According to ANCAP, compared with people in a five-star vehicle, those in a three-star car are 1.6 times more likely to suffer serious injury in a crash, while those in a one-star car face 2.4 times greater risk.
Mr McIntosh told CarAdvice, “One in every two fatalities in a poorly performing van could be prevented if the occupant had been in a four- or five-star vehicle”.
ANCAP test program manager Michael Paine put it more bluntly, categorising the star ratings as “five star”, “four star” and “unacceptable” in the pre-test briefing a fortnight ago.
When questioned, he said there is so much choice among highly rated entrants to make the purchase of a vehicle with three stars or less unjustifiable on safety grounds.
To earn five stars, vehicles must pass three crash tests – an offset front crash simulating a head-on collision at 64km/h, a side impact with a 500kg sled at 50km/h, and a pole impact with a 250mm diameter steel pole supported by an immovable concrete block. It must also come equipped with ESC.
This third (pole impact) test is applicable only to potential five-star candidates. The side-on impact takes place level with the driver’s head, and at 29km/h experts like Michael Paine say such a crash in the real world – into a tree or pole, sideways, at the same speed – would almost certainly be fatal in vehicles without curtain airbags or head-protecting side airbags.
Although the Viano is equipped as standard with curtain airbags, the Vito is not.
Ken Matthews, managing director of Mercedes-Benz’s Commercial Vehicles, says the company will consider fitting them as standard from January but says the van market is extremely price-sensitive.

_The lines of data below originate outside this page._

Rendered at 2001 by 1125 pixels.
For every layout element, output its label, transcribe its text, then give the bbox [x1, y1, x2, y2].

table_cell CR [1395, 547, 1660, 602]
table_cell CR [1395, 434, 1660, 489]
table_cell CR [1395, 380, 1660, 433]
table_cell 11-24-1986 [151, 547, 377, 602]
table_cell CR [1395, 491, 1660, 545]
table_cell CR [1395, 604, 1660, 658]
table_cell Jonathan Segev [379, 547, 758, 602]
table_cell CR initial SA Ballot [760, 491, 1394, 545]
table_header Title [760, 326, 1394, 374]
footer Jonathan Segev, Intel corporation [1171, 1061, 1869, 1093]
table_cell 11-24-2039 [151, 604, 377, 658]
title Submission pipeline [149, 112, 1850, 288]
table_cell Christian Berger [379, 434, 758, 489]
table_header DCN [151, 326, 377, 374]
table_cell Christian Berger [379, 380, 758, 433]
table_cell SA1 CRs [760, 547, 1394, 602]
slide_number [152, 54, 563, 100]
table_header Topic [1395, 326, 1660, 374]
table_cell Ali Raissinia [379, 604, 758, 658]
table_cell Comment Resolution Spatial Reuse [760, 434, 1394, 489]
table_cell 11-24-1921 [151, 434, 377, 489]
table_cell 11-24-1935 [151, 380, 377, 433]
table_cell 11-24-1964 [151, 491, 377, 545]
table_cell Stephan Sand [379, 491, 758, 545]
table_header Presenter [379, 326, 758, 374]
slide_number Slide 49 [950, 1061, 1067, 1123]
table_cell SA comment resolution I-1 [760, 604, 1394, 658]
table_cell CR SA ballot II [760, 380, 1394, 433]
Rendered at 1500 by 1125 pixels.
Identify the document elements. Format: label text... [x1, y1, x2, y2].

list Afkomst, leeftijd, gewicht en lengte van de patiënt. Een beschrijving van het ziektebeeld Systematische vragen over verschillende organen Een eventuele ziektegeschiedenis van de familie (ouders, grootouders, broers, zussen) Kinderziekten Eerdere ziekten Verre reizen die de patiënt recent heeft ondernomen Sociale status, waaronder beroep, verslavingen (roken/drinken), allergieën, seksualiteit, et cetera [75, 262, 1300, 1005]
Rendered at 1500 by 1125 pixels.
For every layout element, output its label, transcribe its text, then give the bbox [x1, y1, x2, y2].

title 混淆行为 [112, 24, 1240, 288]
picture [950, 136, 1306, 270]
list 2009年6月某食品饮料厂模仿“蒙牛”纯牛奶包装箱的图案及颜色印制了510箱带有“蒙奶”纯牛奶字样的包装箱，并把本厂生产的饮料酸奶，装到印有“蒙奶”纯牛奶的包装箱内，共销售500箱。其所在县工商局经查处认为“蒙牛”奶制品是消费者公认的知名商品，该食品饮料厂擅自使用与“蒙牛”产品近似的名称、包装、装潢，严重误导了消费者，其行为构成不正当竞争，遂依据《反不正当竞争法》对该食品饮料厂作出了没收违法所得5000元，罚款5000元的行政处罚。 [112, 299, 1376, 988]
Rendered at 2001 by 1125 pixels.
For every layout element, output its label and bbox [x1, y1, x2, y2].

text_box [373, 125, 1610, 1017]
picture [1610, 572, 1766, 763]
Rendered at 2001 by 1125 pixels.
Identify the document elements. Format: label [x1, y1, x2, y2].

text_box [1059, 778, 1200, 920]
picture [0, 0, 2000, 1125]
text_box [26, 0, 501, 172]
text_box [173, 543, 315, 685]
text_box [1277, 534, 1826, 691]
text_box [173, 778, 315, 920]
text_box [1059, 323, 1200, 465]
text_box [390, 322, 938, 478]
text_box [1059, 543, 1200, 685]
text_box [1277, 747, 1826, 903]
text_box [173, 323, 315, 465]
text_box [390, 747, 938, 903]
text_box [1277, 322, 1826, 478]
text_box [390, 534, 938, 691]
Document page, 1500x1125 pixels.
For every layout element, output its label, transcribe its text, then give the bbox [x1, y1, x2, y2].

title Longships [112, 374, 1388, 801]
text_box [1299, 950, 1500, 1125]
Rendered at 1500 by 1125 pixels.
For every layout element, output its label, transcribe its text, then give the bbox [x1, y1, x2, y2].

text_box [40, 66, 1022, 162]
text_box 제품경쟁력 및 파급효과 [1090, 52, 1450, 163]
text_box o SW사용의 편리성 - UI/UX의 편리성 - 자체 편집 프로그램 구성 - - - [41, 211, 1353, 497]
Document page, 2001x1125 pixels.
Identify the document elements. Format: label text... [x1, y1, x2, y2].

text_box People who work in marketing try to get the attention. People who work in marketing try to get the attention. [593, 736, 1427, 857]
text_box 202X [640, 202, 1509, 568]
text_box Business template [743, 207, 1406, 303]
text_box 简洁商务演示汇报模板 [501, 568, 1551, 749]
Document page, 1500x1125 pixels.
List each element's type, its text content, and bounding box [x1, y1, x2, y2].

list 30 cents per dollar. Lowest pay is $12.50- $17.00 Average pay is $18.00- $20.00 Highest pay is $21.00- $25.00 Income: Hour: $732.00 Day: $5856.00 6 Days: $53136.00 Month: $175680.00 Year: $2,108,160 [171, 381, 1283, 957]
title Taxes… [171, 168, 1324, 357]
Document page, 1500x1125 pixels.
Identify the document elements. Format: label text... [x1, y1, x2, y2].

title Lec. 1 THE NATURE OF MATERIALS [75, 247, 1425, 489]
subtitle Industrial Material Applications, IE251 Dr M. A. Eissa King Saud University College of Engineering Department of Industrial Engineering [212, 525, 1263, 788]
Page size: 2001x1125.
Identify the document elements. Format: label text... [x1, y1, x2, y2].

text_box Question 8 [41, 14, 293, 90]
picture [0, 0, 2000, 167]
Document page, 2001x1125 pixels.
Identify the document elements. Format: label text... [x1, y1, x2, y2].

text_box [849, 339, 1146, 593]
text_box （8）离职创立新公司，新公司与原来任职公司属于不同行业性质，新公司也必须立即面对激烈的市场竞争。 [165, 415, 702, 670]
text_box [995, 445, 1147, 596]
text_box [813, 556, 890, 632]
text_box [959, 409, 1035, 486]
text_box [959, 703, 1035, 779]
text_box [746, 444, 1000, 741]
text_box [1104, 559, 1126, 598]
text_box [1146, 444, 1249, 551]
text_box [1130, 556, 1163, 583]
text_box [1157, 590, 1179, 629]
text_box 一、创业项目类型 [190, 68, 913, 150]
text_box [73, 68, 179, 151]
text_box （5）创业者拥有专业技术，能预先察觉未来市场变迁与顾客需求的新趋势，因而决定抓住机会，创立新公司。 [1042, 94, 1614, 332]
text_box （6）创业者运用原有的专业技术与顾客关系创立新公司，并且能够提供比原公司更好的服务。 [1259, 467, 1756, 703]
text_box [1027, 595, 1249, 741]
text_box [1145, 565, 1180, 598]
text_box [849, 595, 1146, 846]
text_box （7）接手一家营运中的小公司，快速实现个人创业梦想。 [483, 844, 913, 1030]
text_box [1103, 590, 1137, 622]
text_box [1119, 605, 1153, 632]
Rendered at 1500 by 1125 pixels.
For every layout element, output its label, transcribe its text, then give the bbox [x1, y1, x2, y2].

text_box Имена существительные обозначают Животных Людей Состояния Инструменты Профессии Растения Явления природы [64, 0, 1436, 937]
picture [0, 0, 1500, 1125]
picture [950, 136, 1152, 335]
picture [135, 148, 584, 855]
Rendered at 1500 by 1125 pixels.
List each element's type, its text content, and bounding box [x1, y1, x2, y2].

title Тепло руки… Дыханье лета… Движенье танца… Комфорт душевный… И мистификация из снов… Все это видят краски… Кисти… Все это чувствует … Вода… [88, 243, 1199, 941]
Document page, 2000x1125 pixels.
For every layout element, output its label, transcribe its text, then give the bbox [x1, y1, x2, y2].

At present a Vito with head-protecting curtain airbags is an $800 option on top of the vehicle’s $39,490 list price. The top-selling Toyota HiAce, which rates three stars, sells from $34,540, and the Mitsubishi Express, at a lowly one star, is priced from just $24,590.
Mr McIntosh says commercial vehicle safety ratings are an OH&S issue.
“There is a legal obligation on companies and fleet managers to ensure a safe workplace. We urge fleet purchasers to factor vehicle safety ratings into their purchasing policies,” he said.
The five-star Mercedes-Benz Vito and Viano sit above the Hyundai iLoad van and iMax people mover, and the Volkswagen Caddy and Transporter, all on four stars.
ANCAP has tested a total of nine vans, with the remaining five rating below four stars.